(Saved data entries)
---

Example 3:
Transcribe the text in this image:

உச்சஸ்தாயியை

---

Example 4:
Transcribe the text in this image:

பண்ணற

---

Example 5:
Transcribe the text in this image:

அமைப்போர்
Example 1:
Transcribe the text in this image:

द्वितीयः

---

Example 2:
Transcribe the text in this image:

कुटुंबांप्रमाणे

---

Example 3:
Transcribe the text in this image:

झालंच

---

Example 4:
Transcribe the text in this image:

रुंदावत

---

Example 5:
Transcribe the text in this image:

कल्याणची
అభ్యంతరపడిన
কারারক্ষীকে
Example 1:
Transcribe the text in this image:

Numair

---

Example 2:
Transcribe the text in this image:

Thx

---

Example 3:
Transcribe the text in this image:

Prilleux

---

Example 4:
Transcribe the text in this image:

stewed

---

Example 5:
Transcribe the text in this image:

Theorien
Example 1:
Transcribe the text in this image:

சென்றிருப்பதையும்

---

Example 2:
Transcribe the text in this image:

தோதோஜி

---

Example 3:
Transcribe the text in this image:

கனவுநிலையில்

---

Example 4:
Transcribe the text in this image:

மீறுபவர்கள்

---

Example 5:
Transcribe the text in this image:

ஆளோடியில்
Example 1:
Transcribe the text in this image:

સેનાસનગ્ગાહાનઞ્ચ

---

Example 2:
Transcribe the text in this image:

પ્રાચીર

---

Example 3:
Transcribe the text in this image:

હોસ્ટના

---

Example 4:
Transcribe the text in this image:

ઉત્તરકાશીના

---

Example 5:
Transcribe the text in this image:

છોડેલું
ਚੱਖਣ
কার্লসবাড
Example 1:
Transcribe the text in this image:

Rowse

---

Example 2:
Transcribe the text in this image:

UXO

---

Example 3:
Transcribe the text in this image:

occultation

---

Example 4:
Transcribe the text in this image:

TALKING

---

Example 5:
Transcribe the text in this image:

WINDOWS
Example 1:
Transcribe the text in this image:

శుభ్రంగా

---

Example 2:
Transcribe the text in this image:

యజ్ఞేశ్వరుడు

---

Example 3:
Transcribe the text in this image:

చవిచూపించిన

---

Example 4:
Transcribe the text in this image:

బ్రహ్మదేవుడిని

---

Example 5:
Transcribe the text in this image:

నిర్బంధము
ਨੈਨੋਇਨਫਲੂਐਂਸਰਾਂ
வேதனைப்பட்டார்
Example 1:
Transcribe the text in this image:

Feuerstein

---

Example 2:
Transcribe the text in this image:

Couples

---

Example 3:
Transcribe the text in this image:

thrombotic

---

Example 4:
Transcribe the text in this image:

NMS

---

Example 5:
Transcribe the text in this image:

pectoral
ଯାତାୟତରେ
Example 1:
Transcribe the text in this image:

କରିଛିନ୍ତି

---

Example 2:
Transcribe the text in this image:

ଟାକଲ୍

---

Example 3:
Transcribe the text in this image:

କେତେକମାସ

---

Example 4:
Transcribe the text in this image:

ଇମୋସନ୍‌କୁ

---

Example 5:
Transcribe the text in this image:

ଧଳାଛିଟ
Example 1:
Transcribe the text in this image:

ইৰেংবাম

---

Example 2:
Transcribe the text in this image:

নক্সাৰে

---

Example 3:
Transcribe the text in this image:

▶ [Exercise prompt]
Using the entries above, print each one again without any alteration.

▶ [Response box]
---

Example 3:
Transcribe the text in this image:

உச்சஸ்தாயியை

---

Example 4:
Transcribe the text in this image:

பண்ணற

---

Example 5:
Transcribe the text in this image:

அமைப்போர்
Example 1:
Transcribe the text in this image:

द्वितीयः

---

Example 2:
Transcribe the text in this image:

कुटुंबांप्रमाणे

---

Example 3:
Transcribe the text in this image:

झालंच

---

Example 4:
Transcribe the text in this image:

रुंदावत

---

Example 5:
Transcribe the text in this image:

कल्याणची
అభ్యంతరపడిన
কারারক্ষীকে
Example 1:
Transcribe the text in this image:

Numair

---

Example 2:
Transcribe the text in this image:

Thx

---

Example 3:
Transcribe the text in this image:

Prilleux

---

Example 4:
Transcribe the text in this image:

stewed

---

Example 5:
Transcribe the text in this image:

Theorien
Example 1:
Transcribe the text in this image:

சென்றிருப்பதையும்

---

Example 2:
Transcribe the text in this image:

தோதோஜி

---

Example 3:
Transcribe the text in this image:

கனவுநிலையில்

---

Example 4:
Transcribe the text in this image:

மீறுபவர்கள்

---

Example 5:
Transcribe the text in this image:

ஆளோடியில்
Example 1:
Transcribe the text in this image:

સેનાસનગ્ગાહાનઞ્ચ

---

Example 2:
Transcribe the text in this image:

પ્રાચીર

---

Example 3:
Transcribe the text in this image:

હોસ્ટના

---

Example 4:
Transcribe the text in this image:

ઉત્તરકાશીના

---

Example 5:
Transcribe the text in this image:

છોડેલું
ਚੱਖਣ
কার্লসবাড
Example 1:
Transcribe the text in this image:

Rowse

---

Example 2:
Transcribe the text in this image:

UXO

---

Example 3:
Transcribe the text in this image:

occultation

---

Example 4:
Transcribe the text in this image:

TALKING

---

Example 5:
Transcribe the text in this image:

WINDOWS
Example 1:
Transcribe the text in this image:

శుభ్రంగా

---

Example 2:
Transcribe the text in this image:

యజ్ఞేశ్వరుడు

---

Example 3:
Transcribe the text in this image:

చవిచూపించిన

---

Example 4:
Transcribe the text in this image:

బ్రహ్మదేవుడిని

---

Example 5:
Transcribe the text in this image:

నిర్బంధము
ਨੈਨੋਇਨਫਲੂਐਂਸਰਾਂ
வேதனைப்பட்டார்
Example 1:
Transcribe the text in this image:

Feuerstein

---

Example 2:
Transcribe the text in this image:

Couples

---

Example 3:
Transcribe the text in this image:

thrombotic

---

Example 4:
Transcribe the text in this image:

NMS

---

Example 5:
Transcribe the text in this image:

pectoral
ଯାତାୟତରେ
Example 1:
Transcribe the text in this image:

କରିଛିନ୍ତି

---

Example 2:
Transcribe the text in this image:

ଟାକଲ୍

---

Example 3:
Transcribe the text in this image:

କେତେକମାସ

---

Example 4:
Transcribe the text in this image:

ଇମୋସନ୍‌କୁ

---

Example 5:
Transcribe the text in this image:

ଧଳାଛିଟ
Example 1:
Transcribe the text in this image:

ইৰেংবাম

---

Example 2:
Transcribe the text in this image:

নক্সাৰে

---

Example 3:
Transcribe the text in this image:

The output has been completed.